Eleanor Burgess: My thoughts come out as dialogue. The way my brain works is that I’ll think, “hey, here's an idea,” and then my brain summons another voice to say, “wait, is that idea right?” My thought process is less of a stream of consciousness and more of a dialogue or debate between three or four different streams of consciousness. It was only when I moved to London after college, and started to see a lot of theatre by emerging and contemporary writers, that I realized playwriting was something people actually did, and decided to give it a try. But once I did, it felt very natural.

After your return from London, you became a Huntington Playwriting Fellow (2011-2013) — and since then we have held workshops for two plays: Start Down in 2014, which went on to win the Alliance/Kendeda Competition, and Sparks Fly Upward in 2017. What stands out to you about your time working at the Huntington?
The Huntington Playwriting Fellows program marked so many firsts for me. Getting the fellowship was the first time a theatre said, “we like what you’re doing and want to support you as you keep doing it.” It's difficult to express how much that sort of encouragement can mean to an early-career writer. Then, the 2014 Summer Workshop for Start Down was my first time working on one of my pieces with actors — which meant my first time working on one of my plays as a play, instead of as a script on paper. I learned so much about how a scene works, about when a character is complicated enough to let an actor dig in. Then in the summer of 2017, I had the chance to return to the Summer Workshop to work on my new play, Sparks Fly Upward, a play that's wildly different from The Niceties. The freedom to take that chance and experiment with a different side of my writing was invaluable.

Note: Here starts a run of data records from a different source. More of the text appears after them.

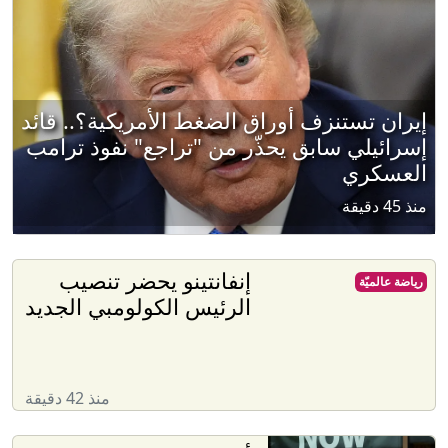
إيران تستنزف أوراق الضغط الأمريكية؟.. قائد
إسرائيلي سابق يحذّر من "تراجع" نفوذ ترامب
العسكري
منذ 45 دقيقة
إنفانتينو يحضر تنصيب
رياضة عالميّة
الرئيس الكولومبي الجديد
منذ 42 دقيقة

Why did you start writing The Niceties?
The Niceties was inspired by an incident that happened at Yale in the fall of 2015, and the conversations and arguments that cropped up in its wake. I became obsessed with how dysfunctional those conversations and arguments became —with how deep the divisions in this seemingly unified community really ran. I didn't know what to think, and when I don't know what to think, I start writing to try to find out.

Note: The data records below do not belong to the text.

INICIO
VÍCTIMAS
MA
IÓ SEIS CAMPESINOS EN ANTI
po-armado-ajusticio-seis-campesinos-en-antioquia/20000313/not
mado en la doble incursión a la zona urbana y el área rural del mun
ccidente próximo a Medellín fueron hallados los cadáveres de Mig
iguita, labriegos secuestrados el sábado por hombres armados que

A common concern in your plays has been how the way we think about education in our culture shapes our lives; Start Down delves deeply into how ed-tech is changing both how we teach students and what we’re preparing them to go out and do. The Niceties uses a conversation at a university as a launching pad to a broader cultural discussion. Why has theatre made sense to you as a place to explore those questions?
An important part of my background is that I studied history, not theatre, as an undergraduate, and I worked as a high school history teacher for several years before I decided to go to graduate school to study writing. I think of theatre as a bit like a grown-up version of a really great classroom — a place to ask deep questions and consider multiple, conflicting, complicated points of view. I tend to be particularly obsessed with the questions of how we know what we know, and how the stories we tell ourselves about the past affect our present — topics I've been studying from one angle or another for years.

This play has had two developmental productions, one at Contemporary American Theater Festival and the other at Portland Stage Company. I was surprised that you said a lot of audience members want to figure out whether you are closer to Janine or to Zoe. How do you respond to that question?
I’m not Janine, and I’m not Zoe. Or, I’m Janine and I’m Zoe. I think both women are right in many ways, and wrong in others. The play explores the gaps between them, so we can ask ourselves why those gaps exist, where the truth actually lies, and how we ought to speak to each other across disagreements. How we make change. The real point of the play isn’t either characters’ point of view — it’s the hopefully more patient, more nuanced conversations that the audience has after the play ends.